LIST OF TASKS:
A - According to the abstract, by roughly how much did black tea attenuate the postprandial insulin response?
B - Reproduce the portion of the abstract starting with "During control, we" and going on through "affects glucose homeostasis.", without any alteration.

Insulin-stimulated muscle blood flow facilitates plasma glucose disposal after a meal, a mechanism that is impaired in obese, insulin-resistant volunteers. Nitrate- or flavonoid-rich products, through their proposed effects on nitric oxide, may improve postprandial blood flow and, subsequently, glucose disposal. To investigate whether a single dose of nitrate-rich beetroot juice or flavonoid-rich black tea lowers postprandial muscle vascular resistance in obese volunteers and alters postprandial glucose or insulin concentrations.
In a randomised, controlled, cross-over study, 16 obese, insulin-resistant males consumed 75 g glucose, which was combined with 100 ml black tea, beetroot juice or control (water). Peripheral vascular resistance (VR), calculated as mean arterial pressure divided by blood flow, was assessed in the arm and leg conduit arteries, resistance arteries and muscle microcirculation across 3 h (every 30-min) after the oral glucose load.
During control, we found no postprandial response in VR in conduit, resistance and microvessels (all P > 0.05). Black tea decreased VR compared to control in conduit, resistance and microvessels (all P < 0.05). Beetroot juice decreased postprandial VR in resistance vessels, but not in conduit artery and microvessels. Although postprandial glucose response was similar after all interventions, postprandial insulin response was attenuated by ~29 % after tea (P < 0.0005), but not beetroot juice.
A single dose of black tea decreased peripheral VR across upper and lower limbs after a glucose load which was accompanied by a lower insulin response. Future studies in insulin-resistant subjects are warranted to confirm the observed effects and to explore whether long-term regular tea consumption affects glucose homeostasis.
The study was registered at clinicaltrials.gov on 30(th) November 2012 (NCT01746329).

LISTED RECORDS:
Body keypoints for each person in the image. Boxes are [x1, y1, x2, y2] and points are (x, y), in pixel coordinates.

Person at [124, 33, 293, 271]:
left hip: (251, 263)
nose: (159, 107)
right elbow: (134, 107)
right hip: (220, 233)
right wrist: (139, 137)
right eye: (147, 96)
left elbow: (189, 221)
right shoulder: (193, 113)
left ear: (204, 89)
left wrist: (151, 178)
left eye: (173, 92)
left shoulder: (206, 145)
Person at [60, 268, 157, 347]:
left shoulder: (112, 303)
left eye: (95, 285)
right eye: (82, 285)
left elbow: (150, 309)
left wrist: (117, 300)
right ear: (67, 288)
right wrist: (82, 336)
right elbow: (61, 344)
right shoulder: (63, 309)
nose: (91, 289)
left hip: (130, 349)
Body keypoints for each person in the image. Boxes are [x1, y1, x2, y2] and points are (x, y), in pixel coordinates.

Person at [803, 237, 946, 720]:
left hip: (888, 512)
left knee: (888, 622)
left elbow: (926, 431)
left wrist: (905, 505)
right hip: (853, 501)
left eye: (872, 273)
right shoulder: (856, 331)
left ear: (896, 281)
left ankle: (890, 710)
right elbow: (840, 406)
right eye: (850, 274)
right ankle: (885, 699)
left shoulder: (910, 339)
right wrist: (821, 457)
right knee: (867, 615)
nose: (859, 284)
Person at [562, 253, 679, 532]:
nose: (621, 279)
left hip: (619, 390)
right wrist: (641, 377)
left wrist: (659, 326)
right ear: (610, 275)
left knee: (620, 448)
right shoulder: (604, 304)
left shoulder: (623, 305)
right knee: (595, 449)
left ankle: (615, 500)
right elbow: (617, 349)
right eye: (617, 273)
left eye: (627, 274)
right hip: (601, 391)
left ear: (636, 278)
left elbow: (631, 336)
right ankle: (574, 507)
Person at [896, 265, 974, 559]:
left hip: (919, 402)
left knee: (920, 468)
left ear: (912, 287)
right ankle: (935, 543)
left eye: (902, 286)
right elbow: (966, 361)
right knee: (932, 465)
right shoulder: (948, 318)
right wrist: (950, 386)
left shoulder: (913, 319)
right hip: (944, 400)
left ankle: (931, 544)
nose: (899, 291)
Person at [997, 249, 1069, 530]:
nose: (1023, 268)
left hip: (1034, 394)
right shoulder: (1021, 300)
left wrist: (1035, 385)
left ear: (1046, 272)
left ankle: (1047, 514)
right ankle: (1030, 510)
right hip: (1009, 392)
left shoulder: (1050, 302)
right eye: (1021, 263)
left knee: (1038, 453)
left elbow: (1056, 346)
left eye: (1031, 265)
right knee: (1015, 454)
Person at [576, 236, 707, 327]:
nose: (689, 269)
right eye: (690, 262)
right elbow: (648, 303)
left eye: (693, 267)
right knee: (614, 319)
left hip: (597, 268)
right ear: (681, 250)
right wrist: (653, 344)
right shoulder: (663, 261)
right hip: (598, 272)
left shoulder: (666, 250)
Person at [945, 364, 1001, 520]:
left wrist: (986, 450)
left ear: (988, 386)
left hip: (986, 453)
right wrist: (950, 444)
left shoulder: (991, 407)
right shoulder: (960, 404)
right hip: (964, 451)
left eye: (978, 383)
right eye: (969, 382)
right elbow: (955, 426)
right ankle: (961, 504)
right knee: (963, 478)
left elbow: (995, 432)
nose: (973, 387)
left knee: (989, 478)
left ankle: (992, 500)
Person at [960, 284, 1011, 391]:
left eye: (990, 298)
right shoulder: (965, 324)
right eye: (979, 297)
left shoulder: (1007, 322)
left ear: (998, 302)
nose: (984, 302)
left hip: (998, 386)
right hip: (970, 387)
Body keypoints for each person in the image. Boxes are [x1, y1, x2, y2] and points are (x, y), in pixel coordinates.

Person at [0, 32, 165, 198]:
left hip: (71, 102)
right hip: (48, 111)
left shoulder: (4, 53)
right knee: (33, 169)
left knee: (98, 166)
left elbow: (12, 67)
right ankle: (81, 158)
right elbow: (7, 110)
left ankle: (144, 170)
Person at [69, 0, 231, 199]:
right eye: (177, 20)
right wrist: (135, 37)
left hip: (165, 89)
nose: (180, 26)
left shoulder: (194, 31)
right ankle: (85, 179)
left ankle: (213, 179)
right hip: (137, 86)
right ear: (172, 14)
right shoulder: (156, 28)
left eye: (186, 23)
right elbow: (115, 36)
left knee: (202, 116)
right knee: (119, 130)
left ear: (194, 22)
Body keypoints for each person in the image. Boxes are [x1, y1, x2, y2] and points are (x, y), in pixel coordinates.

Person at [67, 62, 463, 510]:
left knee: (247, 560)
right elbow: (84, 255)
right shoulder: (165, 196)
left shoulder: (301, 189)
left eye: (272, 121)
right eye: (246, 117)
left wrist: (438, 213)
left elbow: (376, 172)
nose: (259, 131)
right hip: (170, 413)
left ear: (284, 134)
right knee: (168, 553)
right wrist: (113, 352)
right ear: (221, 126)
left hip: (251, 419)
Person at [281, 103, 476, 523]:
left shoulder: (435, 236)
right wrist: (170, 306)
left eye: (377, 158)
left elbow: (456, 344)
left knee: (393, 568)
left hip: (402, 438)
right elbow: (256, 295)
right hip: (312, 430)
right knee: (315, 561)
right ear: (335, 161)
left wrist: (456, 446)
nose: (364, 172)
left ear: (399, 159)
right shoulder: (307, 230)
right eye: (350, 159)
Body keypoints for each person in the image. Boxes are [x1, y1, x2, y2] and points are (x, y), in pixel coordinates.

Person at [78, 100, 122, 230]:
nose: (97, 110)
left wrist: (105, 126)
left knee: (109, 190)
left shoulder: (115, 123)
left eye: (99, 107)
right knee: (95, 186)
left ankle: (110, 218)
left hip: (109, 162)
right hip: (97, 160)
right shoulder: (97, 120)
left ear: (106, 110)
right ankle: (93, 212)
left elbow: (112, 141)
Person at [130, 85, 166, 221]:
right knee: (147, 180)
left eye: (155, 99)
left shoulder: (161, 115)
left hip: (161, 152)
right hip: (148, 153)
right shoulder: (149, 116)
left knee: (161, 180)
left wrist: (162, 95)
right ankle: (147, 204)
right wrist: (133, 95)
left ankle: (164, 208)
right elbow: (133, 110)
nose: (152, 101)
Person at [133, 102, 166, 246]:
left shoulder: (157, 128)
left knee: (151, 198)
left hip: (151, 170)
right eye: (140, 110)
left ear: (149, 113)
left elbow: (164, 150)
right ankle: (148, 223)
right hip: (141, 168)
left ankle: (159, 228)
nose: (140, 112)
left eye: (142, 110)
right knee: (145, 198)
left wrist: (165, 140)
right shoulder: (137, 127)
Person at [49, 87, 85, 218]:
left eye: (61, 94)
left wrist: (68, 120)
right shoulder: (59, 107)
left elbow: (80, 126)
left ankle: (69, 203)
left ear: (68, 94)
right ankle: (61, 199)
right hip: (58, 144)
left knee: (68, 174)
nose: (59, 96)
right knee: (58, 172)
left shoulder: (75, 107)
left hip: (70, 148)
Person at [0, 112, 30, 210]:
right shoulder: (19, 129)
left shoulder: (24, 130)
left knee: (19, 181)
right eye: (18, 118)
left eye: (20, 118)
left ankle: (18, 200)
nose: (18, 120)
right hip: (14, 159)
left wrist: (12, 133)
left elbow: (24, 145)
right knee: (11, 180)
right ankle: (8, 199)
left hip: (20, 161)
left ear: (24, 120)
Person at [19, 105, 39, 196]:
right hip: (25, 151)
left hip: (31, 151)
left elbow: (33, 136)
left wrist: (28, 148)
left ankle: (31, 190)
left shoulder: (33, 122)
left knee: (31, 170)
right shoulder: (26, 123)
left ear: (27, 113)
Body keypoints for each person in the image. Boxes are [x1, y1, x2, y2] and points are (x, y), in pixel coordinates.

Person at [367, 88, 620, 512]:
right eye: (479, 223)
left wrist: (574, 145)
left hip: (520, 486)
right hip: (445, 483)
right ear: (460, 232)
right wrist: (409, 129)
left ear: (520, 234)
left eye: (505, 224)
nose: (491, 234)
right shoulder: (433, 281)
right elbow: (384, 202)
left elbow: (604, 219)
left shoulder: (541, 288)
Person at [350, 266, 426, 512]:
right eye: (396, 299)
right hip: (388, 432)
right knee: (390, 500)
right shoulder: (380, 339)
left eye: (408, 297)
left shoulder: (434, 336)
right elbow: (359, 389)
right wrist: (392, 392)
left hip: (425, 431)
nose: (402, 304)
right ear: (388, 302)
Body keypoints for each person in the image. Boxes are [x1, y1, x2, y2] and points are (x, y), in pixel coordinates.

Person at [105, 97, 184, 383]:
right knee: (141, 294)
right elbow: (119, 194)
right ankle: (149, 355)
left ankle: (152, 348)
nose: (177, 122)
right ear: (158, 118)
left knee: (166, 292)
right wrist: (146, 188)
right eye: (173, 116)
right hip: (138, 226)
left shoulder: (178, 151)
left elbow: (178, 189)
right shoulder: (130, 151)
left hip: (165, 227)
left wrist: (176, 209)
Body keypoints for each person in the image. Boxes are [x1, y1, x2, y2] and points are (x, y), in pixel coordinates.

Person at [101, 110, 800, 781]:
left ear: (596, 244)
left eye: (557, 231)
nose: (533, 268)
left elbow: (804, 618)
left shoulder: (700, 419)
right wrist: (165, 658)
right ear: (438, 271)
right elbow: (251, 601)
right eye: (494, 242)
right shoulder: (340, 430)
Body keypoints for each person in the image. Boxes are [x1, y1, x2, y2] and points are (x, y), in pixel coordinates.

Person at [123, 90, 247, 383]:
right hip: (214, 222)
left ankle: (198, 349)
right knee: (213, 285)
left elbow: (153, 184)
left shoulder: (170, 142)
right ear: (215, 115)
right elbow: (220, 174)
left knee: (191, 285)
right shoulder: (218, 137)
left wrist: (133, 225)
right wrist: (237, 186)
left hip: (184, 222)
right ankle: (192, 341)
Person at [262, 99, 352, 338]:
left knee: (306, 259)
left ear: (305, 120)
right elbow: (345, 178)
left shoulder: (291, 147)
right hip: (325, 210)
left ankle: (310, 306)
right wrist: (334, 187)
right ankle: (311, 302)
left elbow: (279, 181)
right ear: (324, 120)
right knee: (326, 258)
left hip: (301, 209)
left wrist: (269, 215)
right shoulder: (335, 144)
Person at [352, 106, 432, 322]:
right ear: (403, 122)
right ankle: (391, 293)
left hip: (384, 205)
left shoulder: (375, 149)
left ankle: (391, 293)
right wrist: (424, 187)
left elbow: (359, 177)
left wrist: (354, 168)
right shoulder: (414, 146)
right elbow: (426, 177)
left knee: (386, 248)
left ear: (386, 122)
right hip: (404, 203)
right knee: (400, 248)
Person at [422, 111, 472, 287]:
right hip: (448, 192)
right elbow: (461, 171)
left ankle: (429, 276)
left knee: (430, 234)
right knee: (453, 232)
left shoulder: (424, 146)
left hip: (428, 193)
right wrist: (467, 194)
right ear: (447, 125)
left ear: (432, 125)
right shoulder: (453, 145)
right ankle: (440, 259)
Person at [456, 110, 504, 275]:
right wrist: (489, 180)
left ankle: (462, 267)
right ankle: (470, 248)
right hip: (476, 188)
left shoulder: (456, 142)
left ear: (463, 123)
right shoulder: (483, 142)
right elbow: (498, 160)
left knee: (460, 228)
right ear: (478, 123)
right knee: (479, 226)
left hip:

SOLUTIONS FOR EACH TASK:
A - By about 29 %.

B -
During control, we found no postprandial response in VR in conduit, resistance and microvessels (all P > 0.05). Black tea decreased VR compared to control in conduit, resistance and microvessels (all P < 0.05). Beetroot juice decreased postprandial VR in resistance vessels, but not in conduit artery and microvessels. Although postprandial glucose response was similar after all interventions, postprandial insulin response was attenuated by ~29 % after tea (P < 0.0005), but not beetroot juice.
A single dose of black tea decreased peripheral VR across upper and lower limbs after a glucose load which was accompanied by a lower insulin response. Future studies in insulin-resistant subjects are warranted to confirm the observed effects and to explore whether long-term regular tea consumption affects glucose homeostasis.